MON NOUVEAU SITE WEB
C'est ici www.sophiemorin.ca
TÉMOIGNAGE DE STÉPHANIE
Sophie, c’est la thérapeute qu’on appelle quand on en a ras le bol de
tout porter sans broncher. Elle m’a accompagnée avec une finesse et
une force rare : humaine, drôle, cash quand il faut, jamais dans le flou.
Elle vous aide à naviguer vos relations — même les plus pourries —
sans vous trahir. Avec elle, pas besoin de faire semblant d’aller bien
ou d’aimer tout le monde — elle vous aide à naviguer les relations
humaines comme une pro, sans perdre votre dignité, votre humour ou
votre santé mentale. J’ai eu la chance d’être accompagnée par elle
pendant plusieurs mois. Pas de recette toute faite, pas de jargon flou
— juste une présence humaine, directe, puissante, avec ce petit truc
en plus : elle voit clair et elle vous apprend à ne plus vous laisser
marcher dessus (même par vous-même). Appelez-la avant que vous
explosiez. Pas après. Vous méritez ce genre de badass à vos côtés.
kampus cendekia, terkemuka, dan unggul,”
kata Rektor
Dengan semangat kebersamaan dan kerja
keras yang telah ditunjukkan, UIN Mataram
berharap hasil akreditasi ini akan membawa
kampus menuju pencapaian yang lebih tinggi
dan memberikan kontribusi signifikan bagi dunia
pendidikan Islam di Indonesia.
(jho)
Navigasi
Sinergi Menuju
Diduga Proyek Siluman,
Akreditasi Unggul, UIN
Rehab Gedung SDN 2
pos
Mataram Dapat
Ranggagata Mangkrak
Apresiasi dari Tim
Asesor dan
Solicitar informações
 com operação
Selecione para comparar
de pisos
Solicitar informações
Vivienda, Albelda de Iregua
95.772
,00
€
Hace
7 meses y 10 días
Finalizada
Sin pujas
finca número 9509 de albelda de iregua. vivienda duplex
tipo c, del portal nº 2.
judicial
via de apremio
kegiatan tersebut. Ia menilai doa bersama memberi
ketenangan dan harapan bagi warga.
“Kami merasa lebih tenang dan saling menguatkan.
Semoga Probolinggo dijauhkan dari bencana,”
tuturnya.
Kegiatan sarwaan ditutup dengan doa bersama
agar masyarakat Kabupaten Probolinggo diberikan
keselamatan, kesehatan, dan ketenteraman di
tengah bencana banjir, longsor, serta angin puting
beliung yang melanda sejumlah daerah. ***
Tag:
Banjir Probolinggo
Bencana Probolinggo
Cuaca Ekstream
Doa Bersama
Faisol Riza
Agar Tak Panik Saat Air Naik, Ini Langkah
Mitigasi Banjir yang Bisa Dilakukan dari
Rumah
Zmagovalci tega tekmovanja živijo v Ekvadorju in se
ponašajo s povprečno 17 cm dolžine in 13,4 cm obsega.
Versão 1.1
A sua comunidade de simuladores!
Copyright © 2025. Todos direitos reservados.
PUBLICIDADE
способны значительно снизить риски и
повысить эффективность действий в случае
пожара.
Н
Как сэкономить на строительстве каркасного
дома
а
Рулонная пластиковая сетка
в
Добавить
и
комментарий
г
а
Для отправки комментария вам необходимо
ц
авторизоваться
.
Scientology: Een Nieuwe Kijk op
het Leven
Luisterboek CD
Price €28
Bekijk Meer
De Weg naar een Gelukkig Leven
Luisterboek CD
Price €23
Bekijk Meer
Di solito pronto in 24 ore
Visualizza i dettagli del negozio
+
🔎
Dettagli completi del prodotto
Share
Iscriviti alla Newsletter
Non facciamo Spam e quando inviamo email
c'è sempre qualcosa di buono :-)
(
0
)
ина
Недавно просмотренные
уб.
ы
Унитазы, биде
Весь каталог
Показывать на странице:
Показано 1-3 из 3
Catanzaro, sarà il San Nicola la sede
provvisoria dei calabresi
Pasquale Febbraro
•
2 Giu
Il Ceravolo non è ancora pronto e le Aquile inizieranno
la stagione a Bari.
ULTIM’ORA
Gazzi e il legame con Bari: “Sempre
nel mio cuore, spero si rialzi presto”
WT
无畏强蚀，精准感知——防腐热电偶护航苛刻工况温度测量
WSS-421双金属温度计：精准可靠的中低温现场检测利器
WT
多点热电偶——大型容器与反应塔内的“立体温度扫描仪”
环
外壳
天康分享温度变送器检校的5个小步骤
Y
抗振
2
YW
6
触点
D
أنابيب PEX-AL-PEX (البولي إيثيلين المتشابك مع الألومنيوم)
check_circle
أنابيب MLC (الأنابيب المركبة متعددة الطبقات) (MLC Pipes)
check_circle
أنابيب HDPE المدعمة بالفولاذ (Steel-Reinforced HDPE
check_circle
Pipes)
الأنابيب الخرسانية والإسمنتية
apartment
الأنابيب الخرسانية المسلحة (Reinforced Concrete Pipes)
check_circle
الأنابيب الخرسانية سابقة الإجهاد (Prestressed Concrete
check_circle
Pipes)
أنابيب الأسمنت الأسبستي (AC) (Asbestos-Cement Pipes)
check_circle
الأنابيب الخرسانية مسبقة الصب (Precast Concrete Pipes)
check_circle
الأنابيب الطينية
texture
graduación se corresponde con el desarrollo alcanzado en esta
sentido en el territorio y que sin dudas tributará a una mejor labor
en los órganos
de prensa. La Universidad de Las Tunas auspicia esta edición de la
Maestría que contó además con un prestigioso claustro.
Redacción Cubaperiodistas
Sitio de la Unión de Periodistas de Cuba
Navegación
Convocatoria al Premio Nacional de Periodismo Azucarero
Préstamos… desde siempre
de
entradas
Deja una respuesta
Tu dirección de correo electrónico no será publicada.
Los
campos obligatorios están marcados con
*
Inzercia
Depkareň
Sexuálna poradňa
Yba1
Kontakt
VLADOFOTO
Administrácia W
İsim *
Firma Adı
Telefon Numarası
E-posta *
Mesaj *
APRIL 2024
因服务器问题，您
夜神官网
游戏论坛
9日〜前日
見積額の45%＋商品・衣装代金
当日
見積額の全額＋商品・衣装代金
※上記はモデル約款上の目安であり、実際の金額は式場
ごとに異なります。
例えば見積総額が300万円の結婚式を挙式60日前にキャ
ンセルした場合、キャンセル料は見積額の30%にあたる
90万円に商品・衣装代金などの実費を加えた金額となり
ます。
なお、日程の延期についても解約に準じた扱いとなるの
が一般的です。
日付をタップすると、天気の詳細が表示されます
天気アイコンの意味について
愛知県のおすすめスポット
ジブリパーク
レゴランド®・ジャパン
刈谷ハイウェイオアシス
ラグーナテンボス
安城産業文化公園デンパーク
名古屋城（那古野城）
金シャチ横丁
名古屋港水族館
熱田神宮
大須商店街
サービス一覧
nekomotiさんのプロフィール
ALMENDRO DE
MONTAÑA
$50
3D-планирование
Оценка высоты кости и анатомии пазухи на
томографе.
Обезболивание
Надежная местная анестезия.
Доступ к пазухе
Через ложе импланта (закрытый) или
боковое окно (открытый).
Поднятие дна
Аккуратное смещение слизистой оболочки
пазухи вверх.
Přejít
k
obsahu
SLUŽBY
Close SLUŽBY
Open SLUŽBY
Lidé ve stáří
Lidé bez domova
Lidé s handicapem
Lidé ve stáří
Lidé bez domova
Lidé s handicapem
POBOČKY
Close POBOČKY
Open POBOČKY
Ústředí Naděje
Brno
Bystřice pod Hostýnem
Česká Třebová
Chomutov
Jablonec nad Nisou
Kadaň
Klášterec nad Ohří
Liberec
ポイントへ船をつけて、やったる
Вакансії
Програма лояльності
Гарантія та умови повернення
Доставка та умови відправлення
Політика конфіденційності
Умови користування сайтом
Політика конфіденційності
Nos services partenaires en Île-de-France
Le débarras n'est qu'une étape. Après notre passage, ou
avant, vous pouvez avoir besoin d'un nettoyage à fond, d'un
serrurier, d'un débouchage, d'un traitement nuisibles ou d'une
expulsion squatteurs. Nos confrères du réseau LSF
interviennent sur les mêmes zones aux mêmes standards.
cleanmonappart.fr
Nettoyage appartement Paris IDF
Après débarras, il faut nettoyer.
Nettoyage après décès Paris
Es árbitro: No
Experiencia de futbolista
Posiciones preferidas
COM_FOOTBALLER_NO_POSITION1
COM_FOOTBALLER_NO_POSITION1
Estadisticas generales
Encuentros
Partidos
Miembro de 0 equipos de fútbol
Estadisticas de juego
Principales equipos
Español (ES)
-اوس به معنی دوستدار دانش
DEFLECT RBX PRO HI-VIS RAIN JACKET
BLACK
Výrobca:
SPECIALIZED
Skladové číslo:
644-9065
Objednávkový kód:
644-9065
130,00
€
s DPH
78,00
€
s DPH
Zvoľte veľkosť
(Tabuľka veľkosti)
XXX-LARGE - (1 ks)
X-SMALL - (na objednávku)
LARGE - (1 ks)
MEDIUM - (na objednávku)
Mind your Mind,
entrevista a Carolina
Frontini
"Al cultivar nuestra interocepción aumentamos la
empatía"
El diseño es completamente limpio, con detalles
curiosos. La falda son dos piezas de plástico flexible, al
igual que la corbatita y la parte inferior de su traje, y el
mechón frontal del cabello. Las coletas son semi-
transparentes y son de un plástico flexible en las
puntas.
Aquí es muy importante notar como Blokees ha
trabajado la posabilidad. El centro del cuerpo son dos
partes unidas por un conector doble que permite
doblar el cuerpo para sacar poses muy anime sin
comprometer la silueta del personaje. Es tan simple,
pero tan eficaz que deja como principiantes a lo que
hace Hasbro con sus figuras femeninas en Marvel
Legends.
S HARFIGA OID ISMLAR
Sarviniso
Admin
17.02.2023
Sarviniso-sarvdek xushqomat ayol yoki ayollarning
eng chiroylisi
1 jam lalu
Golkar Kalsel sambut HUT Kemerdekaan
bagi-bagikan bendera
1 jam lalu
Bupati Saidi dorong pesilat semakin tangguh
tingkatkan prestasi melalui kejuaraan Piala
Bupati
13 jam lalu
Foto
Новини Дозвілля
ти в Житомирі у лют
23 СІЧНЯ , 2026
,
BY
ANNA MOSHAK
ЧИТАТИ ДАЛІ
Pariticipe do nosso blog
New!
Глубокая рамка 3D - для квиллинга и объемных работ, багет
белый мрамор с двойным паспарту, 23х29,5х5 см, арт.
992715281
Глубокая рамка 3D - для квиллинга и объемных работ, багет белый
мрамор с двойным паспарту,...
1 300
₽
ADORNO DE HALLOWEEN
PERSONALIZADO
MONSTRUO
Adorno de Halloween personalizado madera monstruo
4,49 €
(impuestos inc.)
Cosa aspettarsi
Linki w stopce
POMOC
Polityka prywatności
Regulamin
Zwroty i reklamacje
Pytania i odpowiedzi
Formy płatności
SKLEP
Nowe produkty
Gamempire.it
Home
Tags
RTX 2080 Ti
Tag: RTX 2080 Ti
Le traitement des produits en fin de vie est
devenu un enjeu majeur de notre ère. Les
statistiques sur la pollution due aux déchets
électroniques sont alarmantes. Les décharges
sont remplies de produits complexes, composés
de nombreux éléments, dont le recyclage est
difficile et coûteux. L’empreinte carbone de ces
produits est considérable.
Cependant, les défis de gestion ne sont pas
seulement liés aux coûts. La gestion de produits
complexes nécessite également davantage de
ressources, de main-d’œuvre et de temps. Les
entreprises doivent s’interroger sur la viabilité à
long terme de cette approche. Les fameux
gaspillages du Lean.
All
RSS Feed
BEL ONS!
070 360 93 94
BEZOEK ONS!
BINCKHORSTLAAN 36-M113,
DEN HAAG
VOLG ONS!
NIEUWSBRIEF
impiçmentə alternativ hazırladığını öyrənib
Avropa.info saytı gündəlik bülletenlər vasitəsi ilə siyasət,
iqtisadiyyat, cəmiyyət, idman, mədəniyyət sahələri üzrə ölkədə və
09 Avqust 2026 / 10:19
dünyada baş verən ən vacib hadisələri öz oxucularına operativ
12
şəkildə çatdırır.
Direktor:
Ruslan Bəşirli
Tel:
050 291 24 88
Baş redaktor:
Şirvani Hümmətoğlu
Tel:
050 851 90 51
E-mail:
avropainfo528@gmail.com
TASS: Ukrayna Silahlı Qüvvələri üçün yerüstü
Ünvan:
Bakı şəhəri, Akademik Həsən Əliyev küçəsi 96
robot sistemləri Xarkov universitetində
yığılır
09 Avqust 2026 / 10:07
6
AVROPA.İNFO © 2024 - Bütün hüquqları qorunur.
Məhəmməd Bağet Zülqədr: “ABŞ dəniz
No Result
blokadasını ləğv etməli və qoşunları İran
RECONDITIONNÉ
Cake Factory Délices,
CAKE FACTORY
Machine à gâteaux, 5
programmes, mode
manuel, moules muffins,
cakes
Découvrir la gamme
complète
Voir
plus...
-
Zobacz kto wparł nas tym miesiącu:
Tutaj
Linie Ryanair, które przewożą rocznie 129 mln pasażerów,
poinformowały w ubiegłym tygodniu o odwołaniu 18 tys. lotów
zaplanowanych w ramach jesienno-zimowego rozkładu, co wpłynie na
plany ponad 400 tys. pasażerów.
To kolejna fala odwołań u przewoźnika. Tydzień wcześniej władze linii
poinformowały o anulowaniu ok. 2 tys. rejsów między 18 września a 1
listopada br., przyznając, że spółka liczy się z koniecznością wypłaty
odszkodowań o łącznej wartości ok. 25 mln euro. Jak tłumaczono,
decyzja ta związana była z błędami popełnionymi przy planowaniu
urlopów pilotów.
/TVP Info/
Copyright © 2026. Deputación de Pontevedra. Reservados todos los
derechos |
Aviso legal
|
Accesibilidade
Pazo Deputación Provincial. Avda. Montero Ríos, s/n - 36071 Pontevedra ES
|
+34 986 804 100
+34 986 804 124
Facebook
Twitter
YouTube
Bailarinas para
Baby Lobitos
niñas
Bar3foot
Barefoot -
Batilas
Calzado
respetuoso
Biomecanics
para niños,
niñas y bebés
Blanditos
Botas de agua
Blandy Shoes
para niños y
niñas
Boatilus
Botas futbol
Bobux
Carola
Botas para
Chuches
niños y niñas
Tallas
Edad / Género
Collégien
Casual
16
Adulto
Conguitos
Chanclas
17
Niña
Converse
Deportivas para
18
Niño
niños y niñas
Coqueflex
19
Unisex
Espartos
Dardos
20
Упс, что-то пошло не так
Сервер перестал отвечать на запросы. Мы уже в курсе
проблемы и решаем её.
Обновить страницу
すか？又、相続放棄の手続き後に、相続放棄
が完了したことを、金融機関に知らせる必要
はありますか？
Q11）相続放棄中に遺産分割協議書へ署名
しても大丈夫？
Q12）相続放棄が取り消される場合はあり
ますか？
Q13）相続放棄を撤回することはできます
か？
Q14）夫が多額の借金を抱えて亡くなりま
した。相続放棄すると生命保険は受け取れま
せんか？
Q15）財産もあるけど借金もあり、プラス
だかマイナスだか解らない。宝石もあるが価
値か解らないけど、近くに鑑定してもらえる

# Problem details:
Repeat everything from the start of the listing above down through the line containing "ou d’aimer tout", replacing "thérapeute" with "psychologue" and changing nothing else.

# Solution for this problem:
MON NOUVEAU SITE WEB
C'est ici www.sophiemorin.ca
TÉMOIGNAGE DE STÉPHANIE
Sophie, c’est la psychologue qu’on appelle quand on en a ras le bol de
tout porter sans broncher. Elle m’a accompagnée avec une finesse et
une force rare : humaine, drôle, cash quand il faut, jamais dans le flou.
Elle vous aide à naviguer vos relations — même les plus pourries —
sans vous trahir. Avec elle, pas besoin de faire semblant d’aller bien
ou d’aimer tout le monde — elle vous aide à naviguer les relations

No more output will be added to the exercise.